[Spatial grounding data]
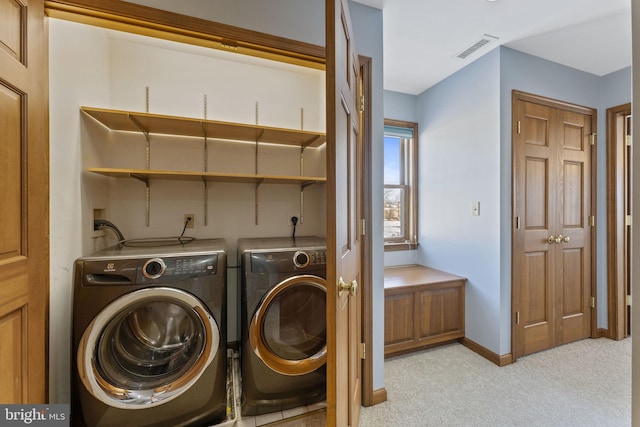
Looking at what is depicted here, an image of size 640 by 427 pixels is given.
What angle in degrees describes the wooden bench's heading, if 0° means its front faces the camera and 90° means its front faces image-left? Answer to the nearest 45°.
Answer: approximately 315°

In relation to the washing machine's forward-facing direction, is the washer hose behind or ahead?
behind

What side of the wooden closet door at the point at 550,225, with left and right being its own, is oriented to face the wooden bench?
right

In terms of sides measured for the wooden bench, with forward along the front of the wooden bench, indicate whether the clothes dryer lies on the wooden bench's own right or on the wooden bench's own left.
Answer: on the wooden bench's own right

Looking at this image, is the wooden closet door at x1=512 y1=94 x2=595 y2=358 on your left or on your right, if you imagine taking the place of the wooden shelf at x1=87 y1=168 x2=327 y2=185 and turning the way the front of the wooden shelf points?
on your left

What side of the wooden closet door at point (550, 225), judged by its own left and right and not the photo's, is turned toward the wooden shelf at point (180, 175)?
right

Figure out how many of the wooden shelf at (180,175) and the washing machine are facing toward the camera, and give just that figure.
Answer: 2

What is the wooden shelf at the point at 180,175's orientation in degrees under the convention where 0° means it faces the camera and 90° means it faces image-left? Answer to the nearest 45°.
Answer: approximately 0°

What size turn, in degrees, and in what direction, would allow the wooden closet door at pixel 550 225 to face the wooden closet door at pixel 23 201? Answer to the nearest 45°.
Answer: approximately 90° to its right

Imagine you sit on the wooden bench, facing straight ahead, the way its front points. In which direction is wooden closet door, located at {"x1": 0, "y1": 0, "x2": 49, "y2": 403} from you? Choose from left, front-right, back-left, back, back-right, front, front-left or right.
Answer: right

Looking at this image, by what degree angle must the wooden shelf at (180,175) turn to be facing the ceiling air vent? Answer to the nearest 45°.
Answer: approximately 90° to its left
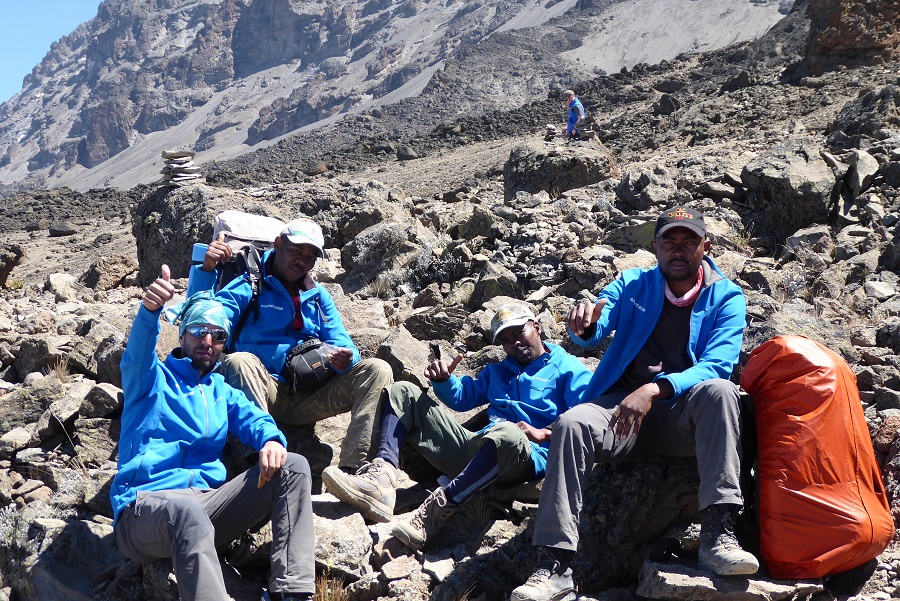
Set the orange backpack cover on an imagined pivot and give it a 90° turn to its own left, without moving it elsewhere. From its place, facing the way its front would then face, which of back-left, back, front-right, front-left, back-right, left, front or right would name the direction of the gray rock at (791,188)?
front-left

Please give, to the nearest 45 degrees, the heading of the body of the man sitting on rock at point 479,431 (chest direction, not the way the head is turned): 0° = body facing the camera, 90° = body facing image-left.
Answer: approximately 45°

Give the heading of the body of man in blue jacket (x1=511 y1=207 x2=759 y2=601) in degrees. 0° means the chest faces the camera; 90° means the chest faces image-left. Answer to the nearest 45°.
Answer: approximately 0°

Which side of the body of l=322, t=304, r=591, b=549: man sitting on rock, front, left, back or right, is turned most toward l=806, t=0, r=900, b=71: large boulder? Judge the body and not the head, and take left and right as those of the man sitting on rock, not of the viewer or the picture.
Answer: back

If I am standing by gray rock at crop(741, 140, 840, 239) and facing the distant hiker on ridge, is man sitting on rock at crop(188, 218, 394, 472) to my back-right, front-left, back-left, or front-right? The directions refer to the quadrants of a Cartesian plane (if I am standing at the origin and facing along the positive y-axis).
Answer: back-left

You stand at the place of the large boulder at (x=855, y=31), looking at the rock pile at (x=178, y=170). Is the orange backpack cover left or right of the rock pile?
left

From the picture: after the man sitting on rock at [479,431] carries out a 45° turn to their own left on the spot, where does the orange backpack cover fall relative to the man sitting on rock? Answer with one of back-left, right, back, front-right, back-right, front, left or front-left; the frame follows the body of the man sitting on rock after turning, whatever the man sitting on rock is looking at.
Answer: front-left

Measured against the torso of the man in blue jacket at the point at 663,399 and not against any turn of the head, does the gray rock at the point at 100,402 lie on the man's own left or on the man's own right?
on the man's own right

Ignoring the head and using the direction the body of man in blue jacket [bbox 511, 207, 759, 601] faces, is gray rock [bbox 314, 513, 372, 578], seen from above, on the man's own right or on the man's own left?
on the man's own right

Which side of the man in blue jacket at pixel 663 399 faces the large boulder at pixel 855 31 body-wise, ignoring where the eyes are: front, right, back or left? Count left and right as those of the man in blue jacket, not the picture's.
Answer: back
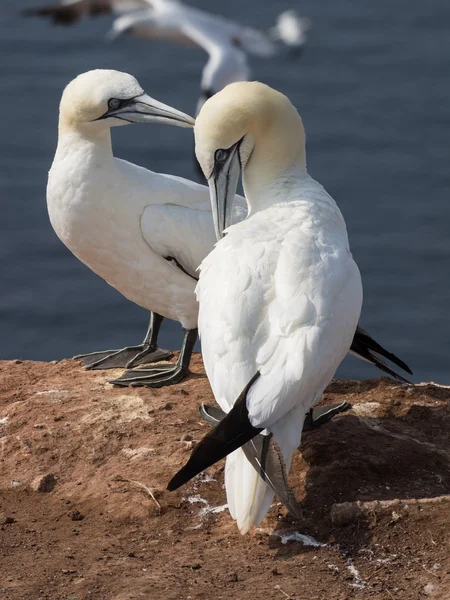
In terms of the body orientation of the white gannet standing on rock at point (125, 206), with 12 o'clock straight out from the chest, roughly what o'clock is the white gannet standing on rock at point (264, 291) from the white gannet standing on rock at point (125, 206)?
the white gannet standing on rock at point (264, 291) is roughly at 8 o'clock from the white gannet standing on rock at point (125, 206).

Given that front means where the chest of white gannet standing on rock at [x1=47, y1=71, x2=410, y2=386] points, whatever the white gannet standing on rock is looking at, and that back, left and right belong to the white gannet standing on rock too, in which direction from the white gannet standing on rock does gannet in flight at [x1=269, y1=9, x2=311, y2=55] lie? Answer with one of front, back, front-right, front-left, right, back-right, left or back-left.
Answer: right

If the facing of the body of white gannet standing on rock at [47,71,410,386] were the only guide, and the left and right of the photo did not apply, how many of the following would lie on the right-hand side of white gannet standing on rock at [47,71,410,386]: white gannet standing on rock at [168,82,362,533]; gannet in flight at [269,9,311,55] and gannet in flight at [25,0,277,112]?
2

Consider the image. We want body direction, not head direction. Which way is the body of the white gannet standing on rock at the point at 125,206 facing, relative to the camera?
to the viewer's left

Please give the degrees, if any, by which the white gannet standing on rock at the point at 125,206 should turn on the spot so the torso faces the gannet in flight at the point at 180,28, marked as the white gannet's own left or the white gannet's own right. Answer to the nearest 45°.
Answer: approximately 90° to the white gannet's own right
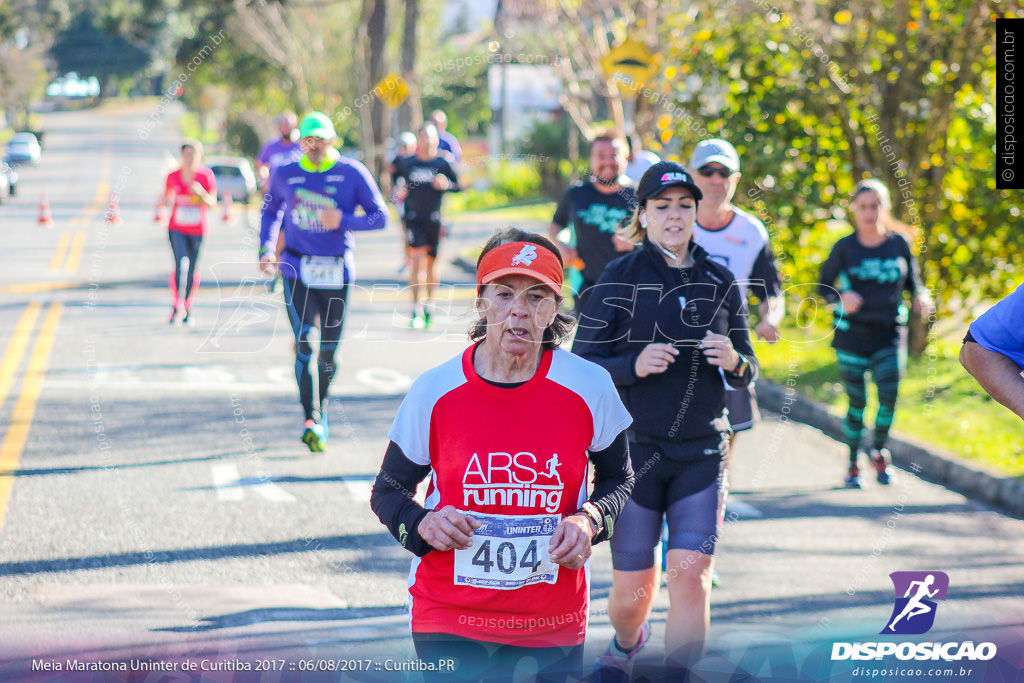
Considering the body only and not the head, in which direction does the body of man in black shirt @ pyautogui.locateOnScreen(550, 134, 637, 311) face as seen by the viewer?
toward the camera

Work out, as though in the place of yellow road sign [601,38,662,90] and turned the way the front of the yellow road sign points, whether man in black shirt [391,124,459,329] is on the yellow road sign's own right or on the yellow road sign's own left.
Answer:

WHAT IS EXPECTED>
Return the lines of the material starting with the line containing "Figure out how" and going on through the line containing "Answer: approximately 45°", both included, copied word for word. Leave out the pictures.

ANSWER SPACE>
Figure out how many of the wooden shelf at (180,175) and the washing machine are facing toward the camera, and give just that figure.
Answer: 2

What is the wooden shelf at the point at 180,175's orientation in degrees under the convention where 0° means it faces the camera and 90° means it faces image-left? Answer to the nearest 45°.
Answer: approximately 0°

What size turn, in degrees, and in what direction, would allow the wooden closet door at pixel 550 225 to face the wooden closet door at pixel 23 201? Answer to the nearest 45°.
Answer: approximately 90° to its right

Imagine you sit on the wooden bench, facing straight ahead, the way its front points. In which direction is wooden closet door, located at {"x1": 0, "y1": 0, "x2": 49, "y2": 403} from you? Choose from left, front-right, back-left, back, back-right, front, front-left or right.
Answer: right

Looking at this image, by what degree angle must the wooden shelf at (180,175) turn to be facing the ceiling air vent? Answer to the nearest 45°.
Answer: approximately 90° to its left
Set the orange backpack cover on an imagined pivot and give it a 90° turn to its own left, without moving it elsewhere. From its place, facing the way its front would then face, which of back-left, back, front-right, front-left, back-right, left, front or right would name the direction of the gray rock at (791,188)?
front-left

Please give, to the nearest 45 degrees, the heading of the body of the man sitting on rock at point 479,431 (chest direction, not the way the head is turned): 0° = body facing the camera, 90° = body facing image-left.
Answer: approximately 45°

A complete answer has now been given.